21 October, 2007

Ban the TV Licence ... but then what?

We live is a mutually-supportive society. You don't just pay for the bits you want; you pay what you can afford so that we all have a good standard of living. It's how you were born, it's how you'll be looked after when you get old, it's how we avoid a situation where a nurse has to rifle through your wallet before they operate on you. Yet some people take real issue against the TV licence and think their lives would be immeasurably better if they just paid for the stuff they want.

The first thing to remember though is what the TV licence money is spent on. It doesn't just pay for two terrestrial channels, five digital channels, four national radio stations, a stack of local and digital radio stations and bbc.co.uk. It also pays for the infrastructure that allows you to watch other channels. For instance, it funds the facilities Channel Four use to broadcast through. It pays for the rental of studio facilities that other companies like ITV use part-time that, without that financial input from the BBC, wouldn't be able to be sustained. The licence fee is something that is finely balanced and its removal would undermine British broadcasting, which is why anyone who argues for the abolition of the licence fee hasn't done their homework - or has an ulterior motive (at a guess, profit at the expense of what you want). Murdoch might think he could do without a BBC monopoly, but he couldn't provide the services needed in the UK, and he has no interest in doing so either. Just look at the amount of homegrown quality drama on his channels.

Okay, have you finished doing that? Good.

It was decided long ago that the BBC gets all the licence fee and the commercial sector gets all the advertising. This is why you don't get commercial advertising on licence-fee-funded BBC services (you think you do? Look again - you don't. BBC Worldwide and UK TV are not licence-fee-funded). By ensuring that the BBC doesn't take revenue from advertisers during its broadcasts, this allows ITV, Sky and other commercial networks to survive. This is also why the BBC's audience share is more important than ratings - if the BBC gets a 50% share - wow, great. If it gets a 60% share - bad news. This would damage the other channels. Which is why the BBC has to provide both populist entertainment AND niche special interest programmes. If it only did big commercial programmes, it would damage British TV irreperably - not least because it would cease to serve the whole nation by trying to ensure there's at least something on that will interest you enough times of the year.

*STORED DATA*:
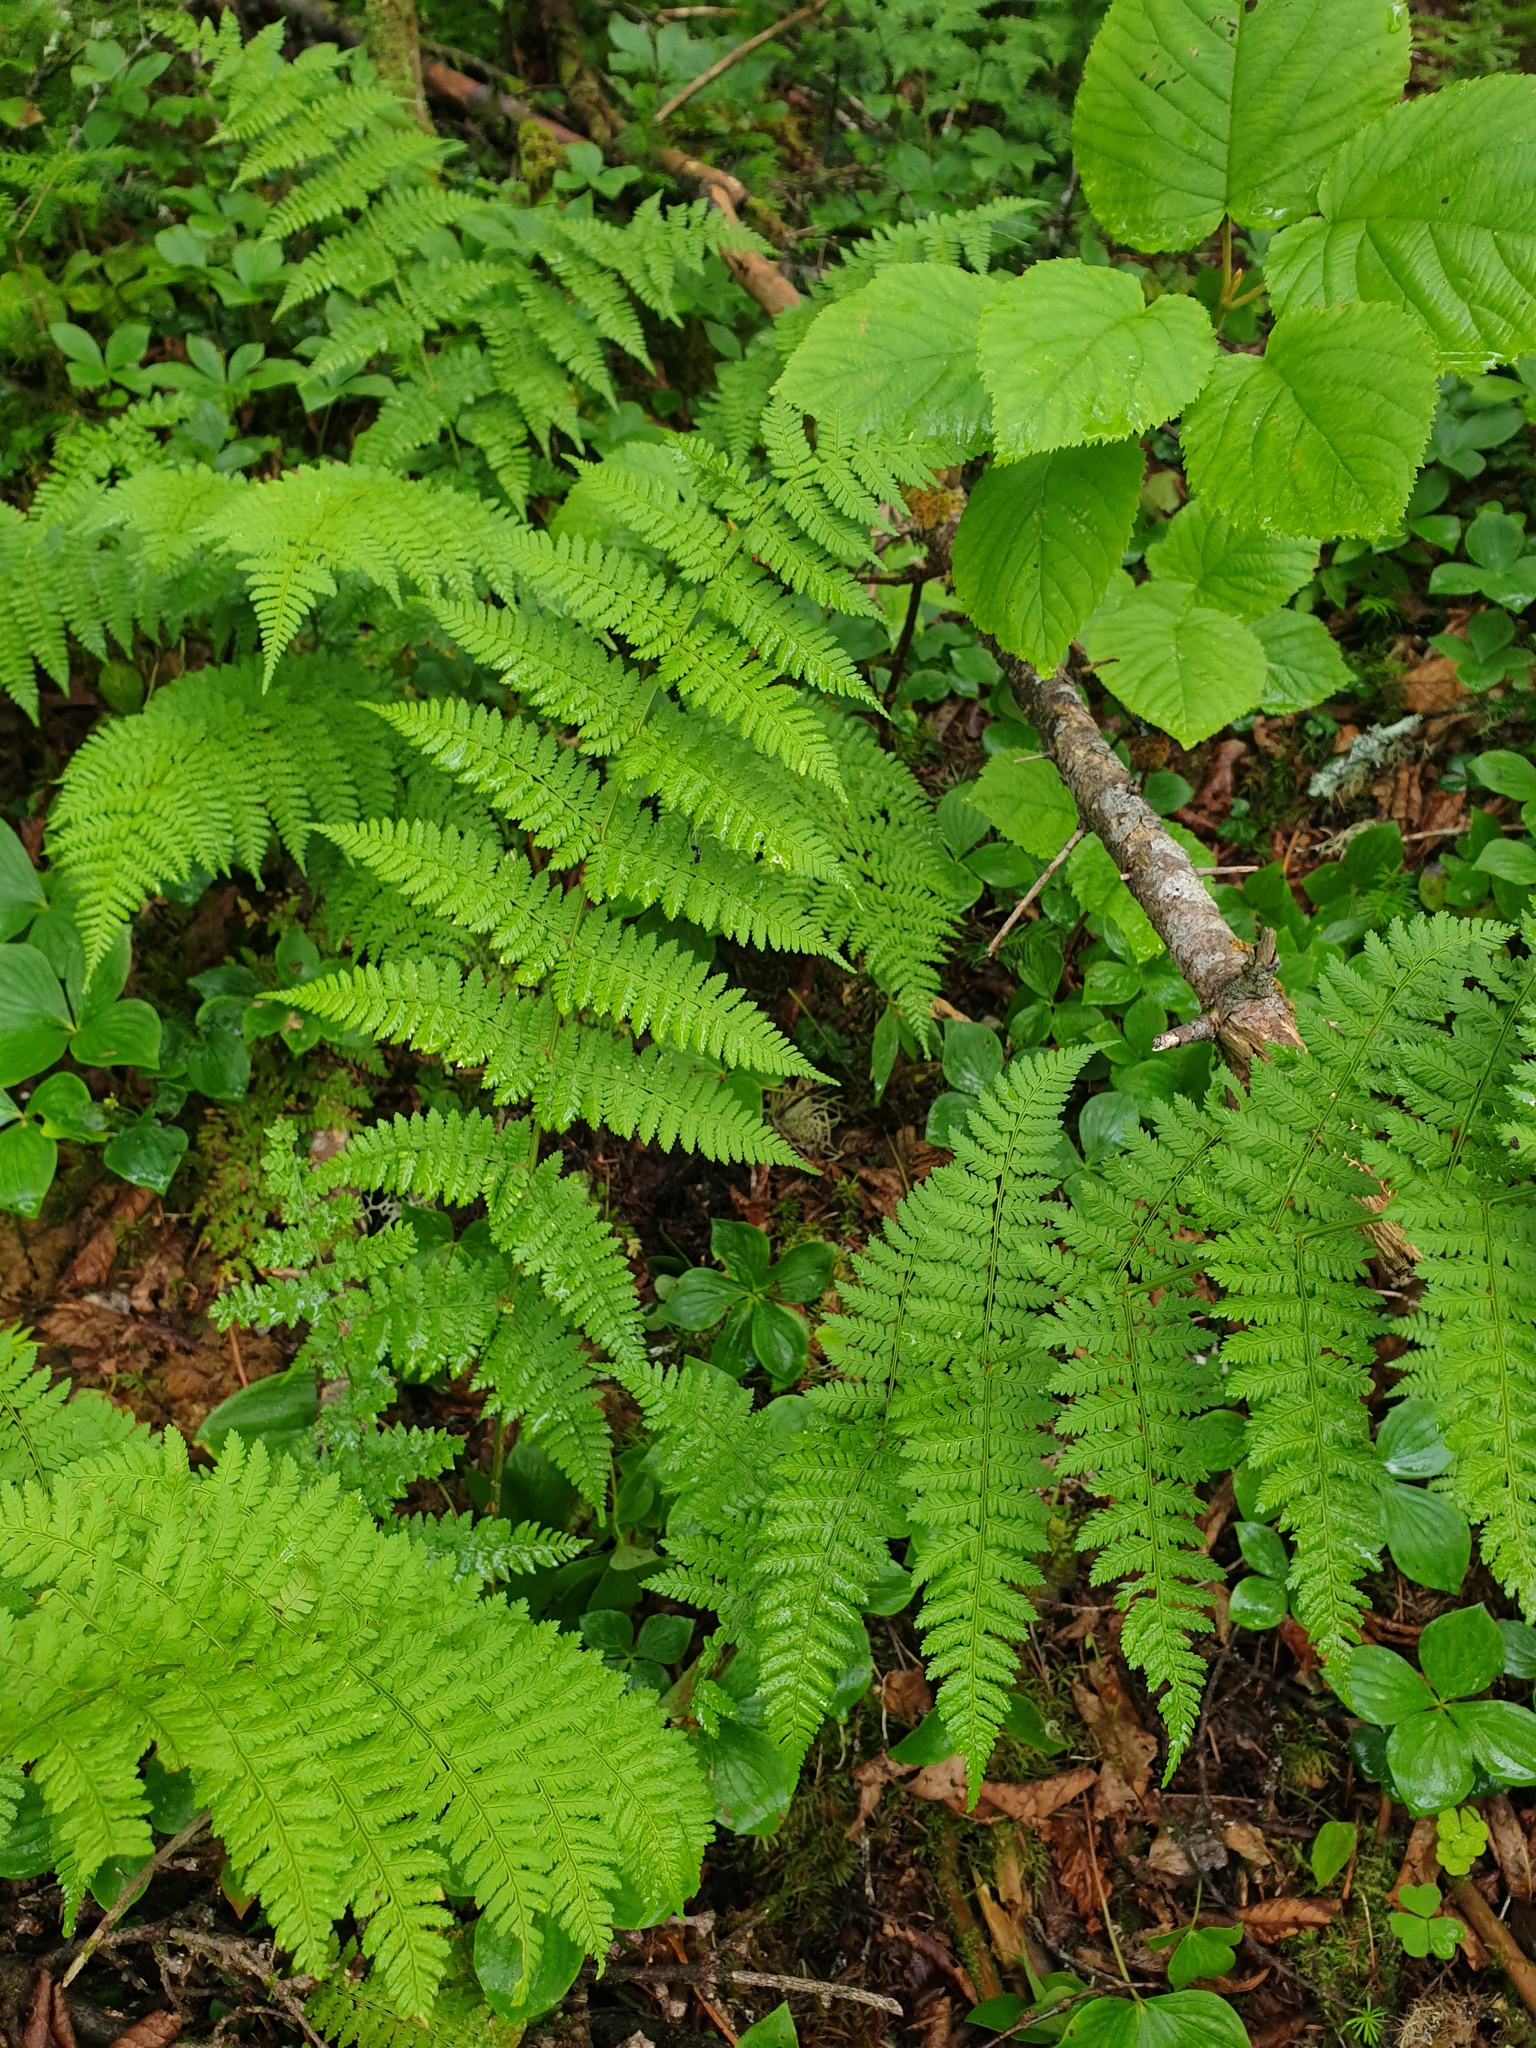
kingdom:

*OBJECTIVES*:
a) Translate this sentence from the TV licence text into French: "It was decided long ago that the BBC gets all the licence fee and the commercial sector gets all the advertising."
b) From the TV licence text, return the passage that starts with the words "Ban the TV Licence" and ends after "stuff they want.", copied without any changes.
c) Resume the piece on the TV licence, starting after its final sentence.

*ANSWERS FOR THE TASKS*:
a) Il a été décidé il y a longtemps que la BBC reçoit la totalité de la redevance et que le secteur commercial reçoit toute la publicité.

b)
Ban the TV Licence ... but then what?

We live is a mutually-supportive society. You don't just pay for the bits you want; you pay what you can afford so that we all have a good standard of living. It's how you were born, it's how you'll be looked after when you get old, it's how we avoid a situation where a nurse has to rifle through your wallet before they operate on you. Yet some people take real issue against the TV licence and think their lives would be immeasurably better if they just paid for the stuff they want.

c)
Your TV licence also pays for services that you might not use yourself, but would be grossly unfair to leave to subscription. Why should only deaf people pay for the technology for subtitling, when hearing people don't need it yet but might in the future? What about children's TV? They can't pay for that, so who does? We do, to ensure that the benefits we enjoyed while growing up are there for the next generation, for past generations no longer in the workplace and people who through no fault of their own are unable to work, such as the disabled.

Part of the licence fee is also invested in the future - there's an entire division called 'future media & technology' which develops things like the iPlayer (which, as I mentioned before, you don't actually need a TV licence for, if you don't actually watch live streamed content on it, even though your TV licence paid for it - neat, eh?). Your TV licence pays for BBC archives to be able to store these programmes for future use, although it *doesn't* wholly pay for restoration - that's partly funded by BBC Worldwide and other commercial BBC services to ensure they can continue to export programmes and make them commercially available. It also *doesn't* pay for you to see the programmes again and again for free; outside of a window of about 18 months, you need to pay for the rights to rebroadcast a programme again, which is why we get endless repeats of 'Two Pints of Lager' (covered by a current rights agreement to broadcast within a specific period of time) but don't get many terrestrial repeats of old dramas from the 1970s, because the cost of paying the writers and actors is just too high to do that very often.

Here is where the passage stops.